Include disconfirming hypotheses. If your base case is that the company has strong pricing power, explicitly ask your provider to test the bear case too — where is pricing under pressure?
Be honest about which phase you're in. There's a meaningful difference between signal generation and confirmation. Most funds use primary research primarily for confirmation, but the best ones are clear-eyed about which mode they're operating in at any given moment.
What Changes With a Done-for-You Provider
Everything above applies regardless of your primary research model. But the dynamics shift with a done-for-you provider.
With a traditional expert network, your brief needs to be highly specific because the network's job ends at the match. They find you the expert; you run the call, do the synthesis, and draw the conclusions. If your brief was off, you discover that forty-five minutes into a call that goes nowhere.
With a done-for-you provider, the brief is the starting point of a collaborative process. The provider's research team takes your brief, pressure-tests it, fills gaps through their own desk research, and iterates with you before a single expert is contacted. They own the discussion guide, conduct the interviews, and deliver synthesised findings. Brief quality gets refined throughout the engagement rather than locked in at submission.
This doesn't mean you can be lazy with the initial brief.

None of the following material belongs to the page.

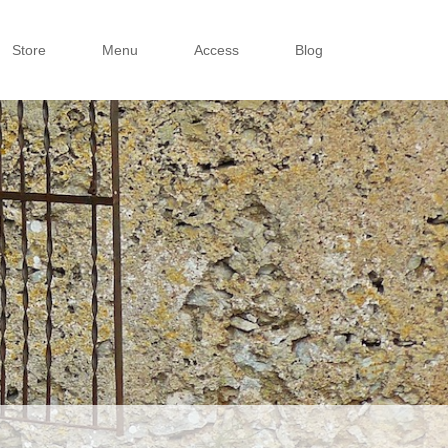
Store
Menu
Access
Blog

But it does mean the brief functions as a conversation-starter rather than a specification document. The sharper your starting brief, the faster the provider reaches insight.
Brief Template
Use this as a starting framework. Adapt it to your specific context.

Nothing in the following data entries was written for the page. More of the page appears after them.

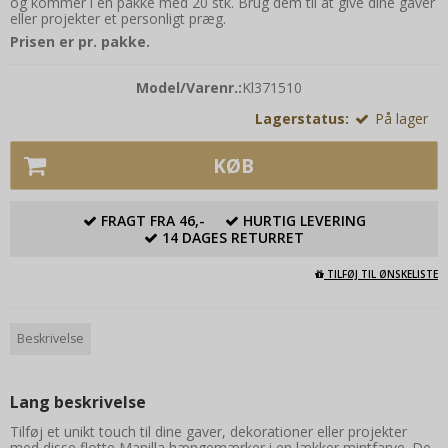
og kommer i en pakke med 20 stk. Brug dem til at give dine gaver
eller projekter et personligt præg.
Prisen er pr. pakke.
Model/Varenr.:
Kl371510
Lagerstatus:
På lager
KØB
FRAGT FRA 46,-
HURTIG LEVERING
14 DAGES RETURRET
TILFØJ TIL ØNSKELISTE
Beskrivelse
Lang beskrivelse
Tilføj et unikt touch til dine gaver, dekorationer eller projekter
med disse flotte Manilla hængemærker i en lækker mintfarve. De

| Element | What to Include | Common Mistake |
|---|---|---|
| Project context | Deal type (CDD, thesis-building, monitoring), stage, timeline, IC date if relevant | No context at all — "just find me an expert" |
| Target company & landscape | Company name, relevant competitors, specific segments or geographies of interest | Naming the company but not specifying which part of the business matters |
| Hypotheses / key questions | 2–5 specific hypotheses, framed as testable statements | Listing vague topics instead of testable hypotheses |
| Expert profile | Role, seniority, geography, business unit, customer type, recency of experience | "A former executive" without specifying function, level, or timeframe |
| Organisational context | How the company is structured — channels, sales model, regional differences | Assuming the provider knows how the company operates internally |
| Qualifying criteria | Specific, objective data points from screened experts (revenue managed, accounts served, etc.) | Yes/no qualifying questions that every expert answers affirmatively |
| Methodology & scope | Number of interviews, survey sample size, or channel check scope; timeline and deliverable format | Not specifying scope, leaving the provider guessing |
| Supporting materials | Investor presentations, org charts, industry reports, prior research | Hoarding context that would help the provider source better experts |
The Payoff
A proper brief takes thirty to sixty minutes to write. A bad brief wastes days — in poor expert matches, unfocused calls, and primary research that doesn't move your investment view forward.

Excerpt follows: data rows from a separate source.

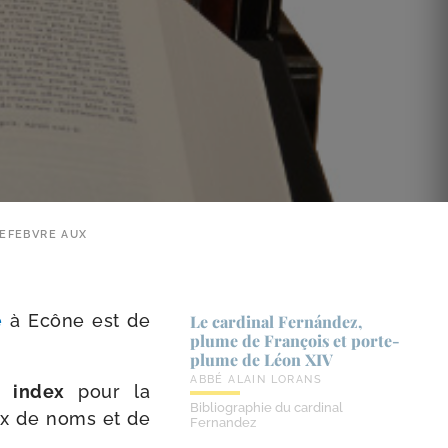
LEFEBVRE AUX
e
à Ecône est de
Le cardinal Fernández,
plume de François et porte-​
plume de Léon XIV
ABBÉ ALAIN LORANS
t index
pour la
Bibliographie du cardinal
ndex de noms et de
Fernandez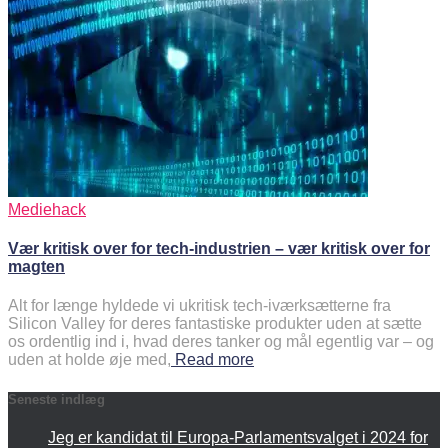
Mediehack
Vær kritisk over for tech-industrien – vær kritisk over for
magten
Alt for længe hyldede vi ukritisk tech-iværksætterne fra
Silicon Valley for deres fantastiske produkter uden at sætte
os ordentlig ind i, hvad deres tanker og mål egentlig var – og
uden at holde øje med,
Read more
Seneste indlæg
Jeg er kandidat til Europa-Parlamentsvalget i 2024 for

If you're spending six or seven figures a year on expert networks and primary research, the brief is where you generate or destroy ROI. Context, organisational mapping, testable hypotheses, objective qualifying criteria, the five-minute kickoff call — each one compounds into dramatically better output.
The firms that extract the most from their primary research spend aren't necessarily the ones with the biggest budgets or the most prestigious providers. They're the ones that have internalised a simple truth: the quality of your answers is determined by the quality of your questions. And that starts with the brief.